名古屋市中区橘、地下鉄名城線「東別院駅」近くに店を構えるラーメン店「麺家 喜多楽(きたら)」。
今回は、同店の看板メニューの一つである「今昔支那そば(醤油)」950円を実食しました。
丼が運ばれてきた瞬間から感じる昆布の香り、魚介の優しい出汁感、やわらかく茹で上げられた細麺。派手な味の強さではなく、素材の持ち味を重ねた完全無化調スープが印象に残る一杯です。
麺家 喜多楽の「今昔支那そば(醤油)」は950円
今回注文したのは、今昔支那そば(醤油)950円。
透明感のある醤油色のスープに細麺を合わせ、大きなチャーシューなどが盛り付けられています。
近年は濃厚系や刺激の強いラーメンが注目を集める一方、今昔支那そばは、出汁の香りや素材そのものの味をじっくり楽しむタイプ。見た目にも落ち着きがあり、昔ながらの支那そばを思わせながら、繊細に組み立てられた一杯です。
食べる前から昆布が香る、完全無化調の優しいスープ
最初に印象へ残ったのは、丼に顔を近づける前から漂ってくる昆布の香りでした。
スープを口に含むと、昆布を中心とした柔らかな旨味が広がり、続いて魚介系の風味が穏やかに感じられます。
醤油の味を前面に強く押し出すというより、昆布や魚介から生まれる出汁感を土台に、醤油が全体を整えている印象です。
完全無化調で仕上げられたスープですが、決して味が薄いわけではありません。
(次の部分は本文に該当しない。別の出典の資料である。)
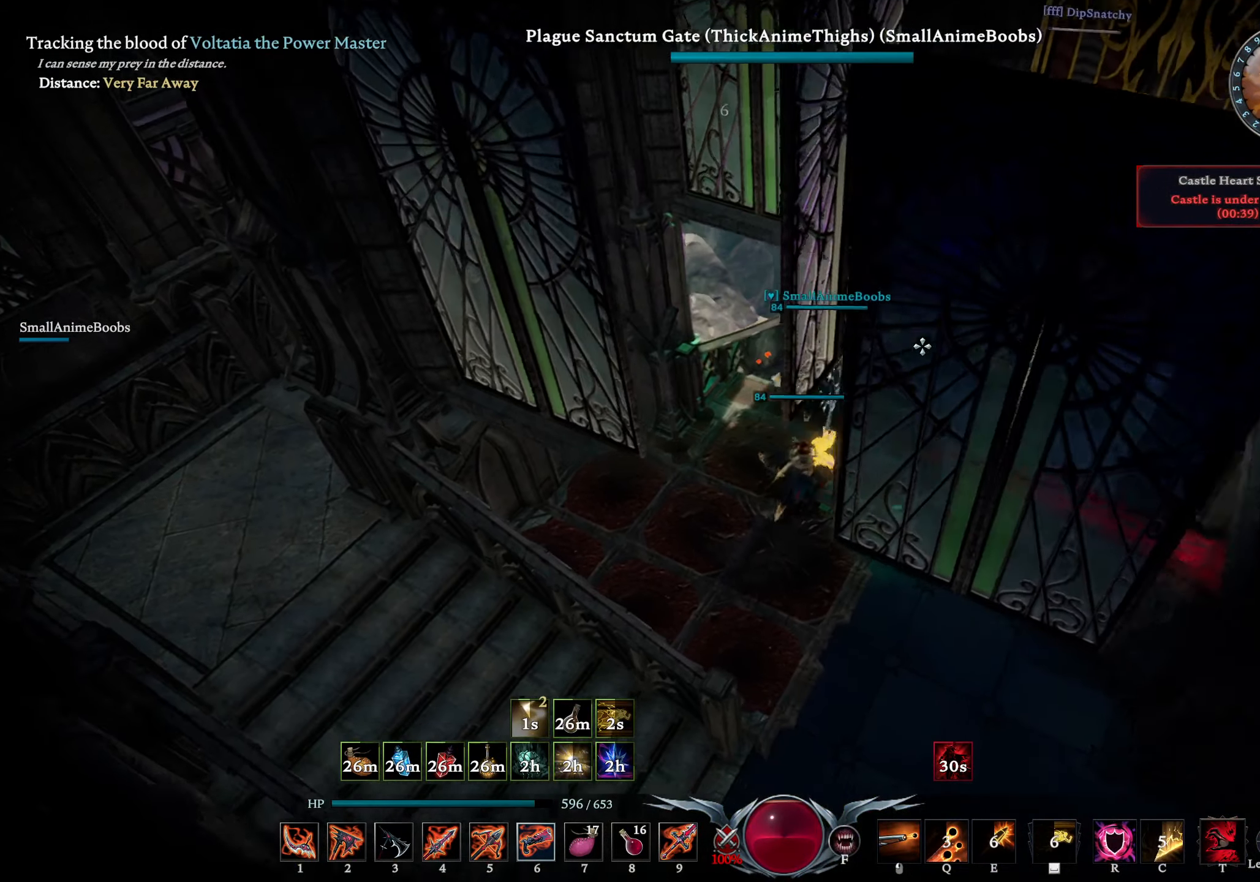
{"buttons": [], "left_stick": "down-right", "right_stick": "left", "events": [[116, "L2", "down"], [133, "right_stick", "right"], [300, "right_stick", "left"], [350, "L2", "up"]]}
強い塩味や化学調味料による分かりやすい刺激に頼らず、素材由来の旨味をゆっくりと味わわせてくれます。
ひと口目に衝撃を与える濃厚系とは方向性が異なり、食べ進めるほど出汁の重なりが伝わってくる、優しく奥行きのあるスープでした。
やわらかめに茹でた細麺がスープとなじむ
麺は、やわらかめに茹でられた細麺です。
硬さや強い弾力を楽しむ麺というより、やわらかな口当たりとスープとの一体感を重視した仕上がり。細い麺が昆布と魚介のスープを適度に持ち上げます。
麺をすすると、出汁の香りも一緒に口の中へ入ってくるため、スープだけを飲んだときとは少し違った風味を楽しめました。
硬めの麺を好む人には意外に感じられるかもしれませんが、このやわらかさが優しいスープの雰囲気によく合っています。昔ながらの支那そばを思わせる、どこか落ち着く食感です。
大きくて柔らかいチャーシューも存在感あり
チャーシューは、丼の中でも目を引く大きさです。
箸で持ち上げる際にも柔らかさが伝わり、口に入れると無理なくほぐれていきます。肉の硬さや筋っぽさはほとんど気にならず、かなり柔らかな仕上がりでした。
スープが繊細なため、チャーシューだけが強く主張しすぎることもありません。昆布や魚介の風味を邪魔せず、一杯の中でしっかりと満足感を加えています。
950円という価格で、この大きなチャーシューまで味わえる点も魅力です。

「今昔支那そば」は出汁をゆっくり味わいたい人におすすめ
麺家 喜多楽の「今昔支那そば(醤油)」は、濃厚さや脂の量、刺激的な味を求める一杯ではありません。
昆布を中心に魚介を感じる優しいスープ、やわらかめの細麺、そして大きく柔らかなチャーシュー。それぞれが調和し、最後まで落ち着いて食べられる一杯に仕上がっています。
特におすすめしたいのは、次のような人です。
- 昆布や魚介の出汁を生かしたラーメンが好きな人
- 完全無化調のスープを味わってみたい人
- 濃厚系よりも優しい醤油ラーメンを好む人
- やわらかめの細麺が好きな人
- 東別院や上前津周辺でラーメン店を探している人
派手さよりも、素材の香りと旨味を大切にしたラーメン。食後に強く残ったのは、最初から最後まで続く昆布の穏やかな存在感でした。
麺家 喜多楽の店舗情報
店名:麺家 喜多楽
所在地:愛知県名古屋市中区橘1丁目28-6 近藤ビル1階
アクセス:名古屋市営地下鉄名城線「東別院駅」から徒歩約4~5分
営業時間:11時~14時、18時~20時
ラストオーダー:閉店15分前
定休日:月曜日
電話番号:052-332-5515
実食メニュー:今昔支那そば(醤油)
価格:950円
※店舗情報は公開情報および店頭メニューをもとに構成しています。営業時間、定休日、メニュー、価格は変更される場合があります。来店前に最新情報をご確認ください。